### [Required work]
Your answer must consist only of the lines from the start of the entries through the line that holds "Керамический слэб 320x160", copied exactly, with no pictures.

(Stored data entries)
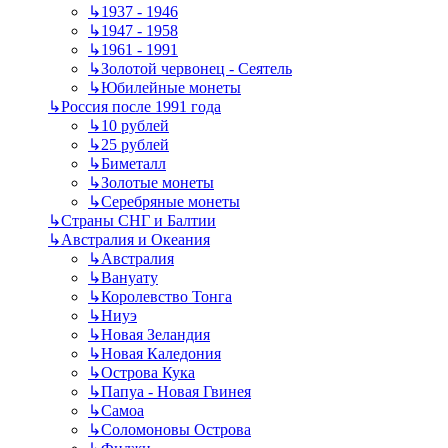
↳
1937 - 1946
↳
1947 - 1958
↳
1961 - 1991
↳
Золотой червонец - Сеятель
↳
Юбилейные монеты
↳
Россия после 1991 года
↳
10 рублей
↳
25 рублей
↳
Биметалл
↳
Золотые монеты
↳
Серебряные монеты
↳
Страны СНГ и Балтии
↳
Австралия и Океания
↳
Австралия
↳
Вануату
↳
Королевство Тонга
↳
Ниуэ
↳
Новая Зеландия
↳
Новая Каледония
↳
Острова Кука
↳
Папуа - Новая Гвинея
↳
Самоа
↳
Соломоновы Острова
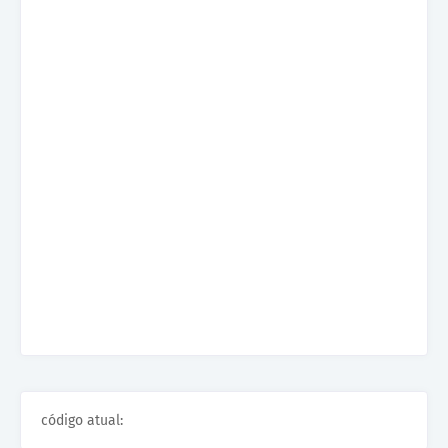
código atual:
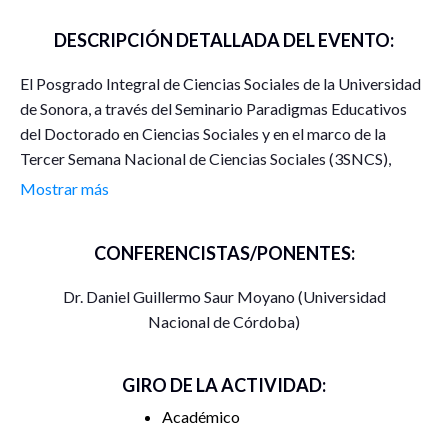
DESCRIPCIÓN DETALLADA DEL EVENTO:
El Posgrado Integral de Ciencias Sociales de la Universidad
de Sonora, a través del Seminario Paradigmas Educativos
del Doctorado en Ciencias Sociales y en el marco de la
Tercer Semana Nacional de Ciencias Sociales (3SNCS),
extienden la más cordial invitación a la conferencia “Análisis
Mostrar más
político del discurso como horizonte de investigación
educativa” impartida por el Dr. Daniel Guillermo Saur
CONFERENCISTAS/PONENTES:
Moyano del Centro de Investigaciones de la Facultad de
Filosofía y Humanidades de la Universidad Nacional de
Dr. Daniel Guillermo Saur Moyano (Universidad
Córdoba. El evento está dirigido a estudiantes de grado y
Nacional de Córdoba)
posgrado, así como a profesores e investigadores.
Fecha:
miércoles 07 de octubre de 2020
GIRO DE LA ACTIVIDAD:
Académico
Horario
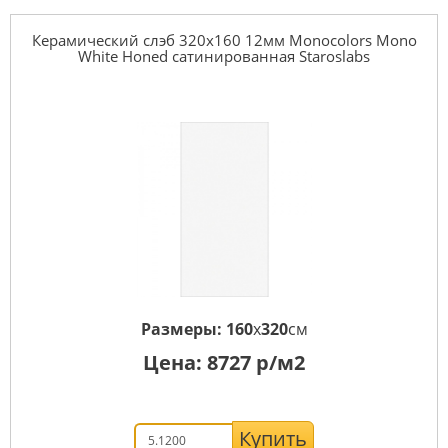
Керамический слэб 320x160 12мм Monocolors Mono
White Honed сатинированная Staroslabs
Размеры:
160
x
320
см
Цена:
8727
р/м2
Купить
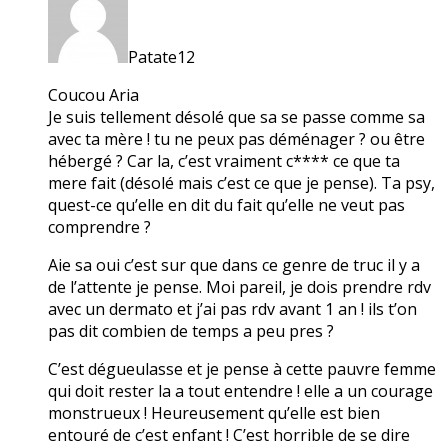
Patate12
Coucou Aria
Je suis tellement désolé que sa se passe comme sa
avec ta mère ! tu ne peux pas déménager ? ou être
hébergé ? Car la, c’est vraiment c**** ce que ta
mere fait (désolé mais c’est ce que je pense). Ta psy,
quest-ce qu’elle en dit du fait qu’elle ne veut pas
comprendre ?
Aie sa oui c’est sur que dans ce genre de truc il y a
de l’attente je pense. Moi pareil, je dois prendre rdv
avec un dermato et j’ai pas rdv avant 1 an ! ils t’on
pas dit combien de temps a peu pres ?
C’est dégueulasse et je pense à cette pauvre femme
qui doit rester la a tout entendre ! elle a un courage
monstrueux ! Heureusement qu’elle est bien
entouré de c’est enfant ! C’est horrible de se dire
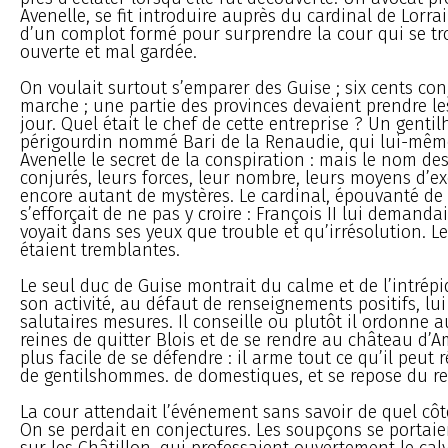
Avenelle, se fit introduire auprès du cardinal de Lorrain
d’un complot formé pour surprendre la cour qui se trou
ouverte et mal gardée.
On voulait surtout s’emparer des Guise ; six cents con
marche ; une partie des provinces devaient prendre 
jour. Quel était le chef de cette entreprise ? Un gent
périgourdin nommé Bari de la Renaudie, qui lui-même
Avenelle le secret de la conspiration : mais le nom de
conjurés, leurs forces, leur nombre, leurs moyens d’ex
encore autant de mystères. Le cardinal, épouvanté de 
s’efforçait de ne pas y croire : François II lui demandai
voyait dans ses yeux que trouble et qu’irrésolution. L
étaient tremblantes.
Le seul duc de Guise montrait du calme et de l’intrépi
son activité, au défaut de renseignements positifs, lu
salutaires mesures. Il conseille ou plutôt il ordonne a
reines de quitter Blois et de se rendre au château d’A
plus facile de se défendre : il arme tout ce qu’il peut 
de gentilshommes. de domestiques, et se repose du res
La cour attendait l’événement sans savoir de quel côté
On se perdait en conjectures. Les soupçons se portai
sur les Châtillon, qui professaient ouvertement le calv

### [Reply]
↳
1937 - 1946
↳
1947 - 1958
↳
1961 - 1991
↳
Золотой червонец - Сеятель
↳
Юбилейные монеты
↳
Россия после 1991 года
↳
10 рублей
↳
25 рублей
↳
Биметалл
↳
Золотые монеты
↳
Серебряные монеты
↳
Страны СНГ и Балтии
↳
Австралия и Океания
↳
Австралия
↳
Вануату
↳
Королевство Тонга
↳
Ниуэ
↳
Новая Зеландия
↳
Новая Каледония
↳
Острова Кука
↳
Папуа - Новая Гвинея
↳
Самоа
↳
Соломоновы Острова
código atual:
DESCRIPCIÓN DETALLADA DEL EVENTO:
El Posgrado Integral de Ciencias Sociales de la Universidad
de Sonora, a través del Seminario Paradigmas Educativos
del Doctorado en Ciencias Sociales y en el marco de la
Tercer Semana Nacional de Ciencias Sociales (3SNCS),
extienden la más cordial invitación a la conferencia “Análisis
Mostrar más
político del discurso como horizonte de investigación
educativa” impartida por el Dr. Daniel Guillermo Saur
CONFERENCISTAS/PONENTES:
Moyano del Centro de Investigaciones de la Facultad de
Filosofía y Humanidades de la Universidad Nacional de
Dr. Daniel Guillermo Saur Moyano (Universidad
Córdoba. El evento está dirigido a estudiantes de grado y
Nacional de Córdoba)
posgrado, así como a profesores e investigadores.
Fecha:
miércoles 07 de octubre de 2020
GIRO DE LA ACTIVIDAD:
Académico
Horario
Керамический слэб 320x160 12мм Monocolors Mono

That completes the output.